Earthquakes can also be induced by the injection of brines from oil and gas production into wells that are drilled to dispose of large volumes of waste water over many years (e.g. Frohlich et al, 2011). Induced seismicity caused by long term disposal of large volumes of waste fluid in deep boreholes is suspected to be partially responsible for a significant increase in seismicity rate that has been observed in Eastern North America (Ellsworth, 2013). In addition, several of the largest earthquakes in the U.S. midcontinent in 2011 and 2012 may have been triggered by nearby disposal wells (e.g. Horton, 2012; Kim, 2013), suggesting that wastewater disposal by injection to deep wells poses a significant seismic risk.
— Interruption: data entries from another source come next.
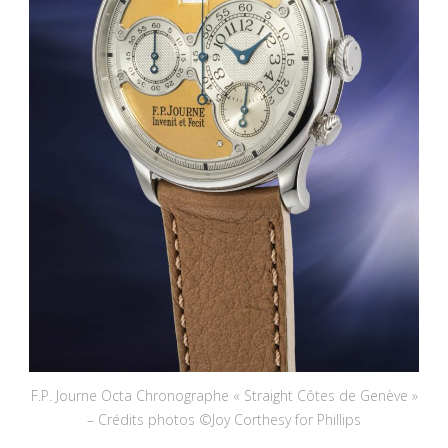
F.P. Journe Octa Chronographe « Straight Côtes de Genève »
– Crédits photos ©Joy Corthesy for Phillips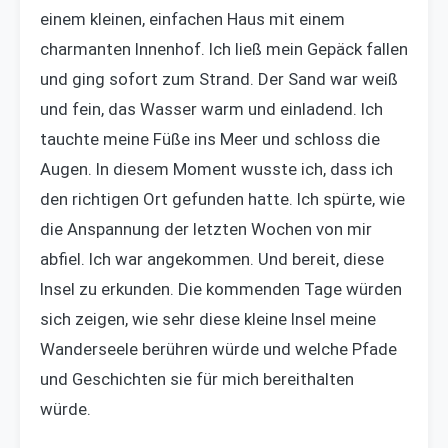
einem kleinen, einfachen Haus mit einem
charmanten Innenhof. Ich ließ mein Gepäck fallen
und ging sofort zum Strand. Der Sand war weiß
und fein, das Wasser warm und einladend. Ich
tauchte meine Füße ins Meer und schloss die
Augen. In diesem Moment wusste ich, dass ich
den richtigen Ort gefunden hatte. Ich spürte, wie
die Anspannung der letzten Wochen von mir
abfiel. Ich war angekommen. Und bereit, diese
Insel zu erkunden. Die kommenden Tage würden
sich zeigen, wie sehr diese kleine Insel meine
Wanderseele berühren würde und welche Pfade
und Geschichten sie für mich bereithalten
würde.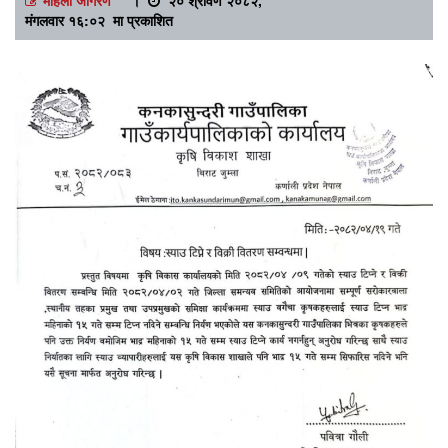
मंगलवार १६:०२ मा प्रकाशित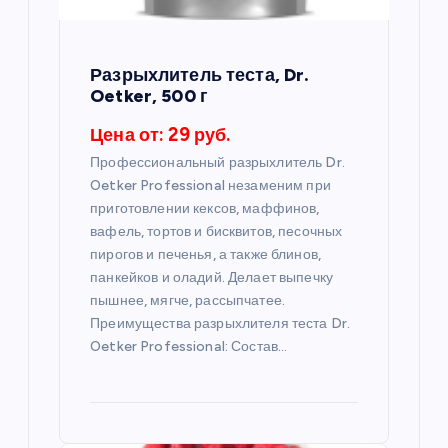
а
п
Разрыхлитель теста, Dr.
Oetker, 500 г
и
Цена от: 29 руб.
с
Профессиональный разрыхлитель Dr.
Oetker Professional незаменим при
я
приготовлении кексов, маффинов,
вафель, тортов и бисквитов, песочных
пирогов и печенья, а также блинов,
м
панкейков и оладий. Делает выпечку
пышнее, мягче, рассыпчатее.
Преимущества разрыхлителя теста Dr.
Oetker Professional: Состав…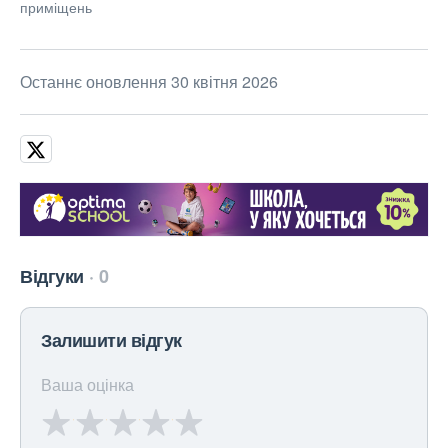
приміщень
Останнє оновлення 30 квітня 2026
Відгуки
0
Залишити відгук
Ваша оцінка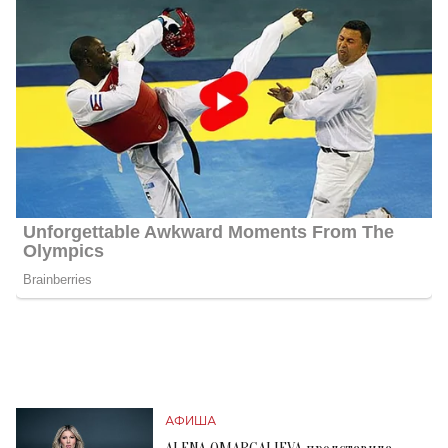
АФИША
The largest of these was a magnitude 5.7 event in central Oklahoma that destroyed 14 homes and injured two people (Kerenan et al, 2013).
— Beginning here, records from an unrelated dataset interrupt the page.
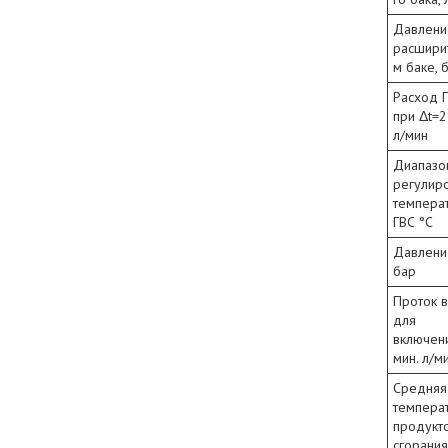
Давлени
расшири
м баке, 
Расход 
при Δt=2
л/мин
Диапазо
регулир
темпера
ГВС °C
Давлени
бар
Проток 
для
включен
мин. л/м
Средняя
темпера
продукт
сгорания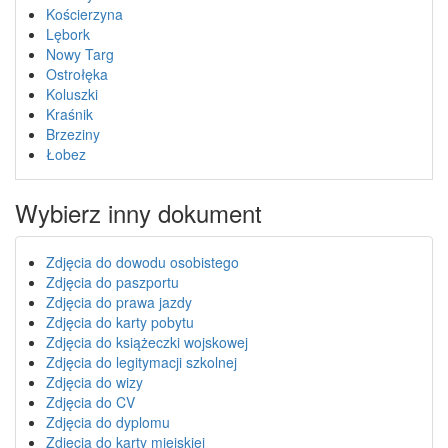
Kościerzyna
Lębork
Nowy Targ
Ostrołęka
Koluszki
Kraśnik
Brzeziny
Łobez
Wybierz inny dokument
Zdjęcia do dowodu osobistego
Zdjęcia do paszportu
Zdjęcia do prawa jazdy
Zdjęcia do karty pobytu
Zdjęcia do książeczki wojskowej
Zdjęcia do legitymacji szkolnej
Zdjęcia do wizy
Zdjęcia do CV
Zdjęcia do dyplomu
Zdjęcia do karty miejskiej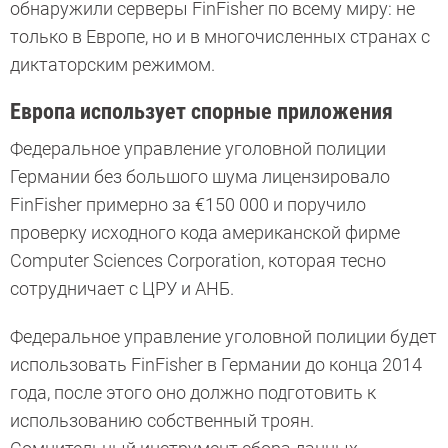
обнаружили серверы FinFisher по всему миру: не
только в Европе, но и в многочисленных странах с
диктаторским режимом.
Европа использует спорные приложения
Федеральное управление уголовной полиции
Германии без большого шума лицензировало
FinFisher примерно за €150 000 и поручило
проверку исходного кода американской фирме
Computer Sciences Corporation, которая тесно
сотрудничает с ЦРУ и АНБ.
Федеральное управление уголовной полиции будет
использовать FinFisher в Германии до конца 2014
года, после этого оно должно подготовить к
использованию собственный троян.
The process of hydraulic fracturing in order to increase the permeability of reservoir formations and stimulate the recovery of hydrocarbons is generally accompanied by microseismicity, commonly defined as earthquakes with magnitudes of less than 2.0 and too small to be felt. The mechanisms for this are generally well understood.
The process of hydraulic fracturing appears to pose a low risk of inducing destructive earthquakes. A report by the National Research Council in the U.S., which examined the scale, scope and consequences of seismicity induced during fluid injection and withdrawal related to energy technologies, concluded that the process of hydraulic fracturing a well as presently implemented for shale gas recovery does not pose a high risk for inducing felt seismic events. A review of the risks associated with hydraulic fracturing during shale gas exploration and production by the Royal Society and Royal Academy of Engineering in 2012 concluded that the surface impacts of any seismicity induced by hydraulic fracturing would be negligible. A report commissioned by the Department of Energy and Climate Change in the UK by Green et al (2012) set out a number of recommendations for the mitigation of seismic risk in future hydraulic fracture operations for shale gas. Some of these recommendations were adopted as part of the regulatory framework for future operations.